Below are records to transcribe in full and unchanged; omit every picture.

━━━ Data supplied

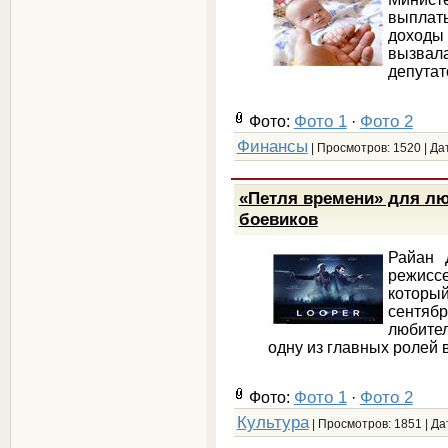
выплат
доход
вызвал
депута
Фото 1
Фото 2
Фото:
·
Финансы
| Просмотров: 1520 | Да
«Петля времени» для л
боевиков
Райан 
режис
которы
сентяб
любител
одну из главных ролей 
Фото 1
Фото 2
Фото:
·
Культура
| Просмотров: 1851 | Да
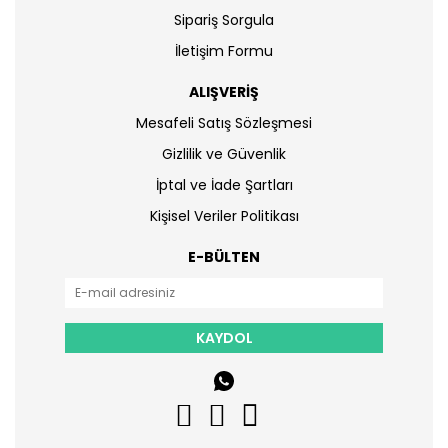
Sipariş Sorgula
İletişim Formu
ALIŞVERİŞ
Mesafeli Satış Sözleşmesi
Gizlilik ve Güvenlik
İptal ve İade Şartları
Kişisel Veriler Politikası
E-BÜLTEN
KAYDOL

━━━━━━

__Response to the task__
выплат
доход
вызвал
депута
Фото 1
Фото 2
Фото:
·
Финансы
| Просмотров: 1520 | Да
«Петля времени» для л
боевиков
Райан 
режис
которы
сентяб
любител
одну из главных ролей 
Фото 1
Фото 2
Фото:
·
Культура
| Просмотров: 1851 | Да
Sipariş Sorgula
İletişim Formu
ALIŞVERİŞ
Mesafeli Satış Sözleşmesi
Gizlilik ve Güvenlik
İptal ve İade Şartları
Kişisel Veriler Politikası
E-BÜLTEN
KAYDOL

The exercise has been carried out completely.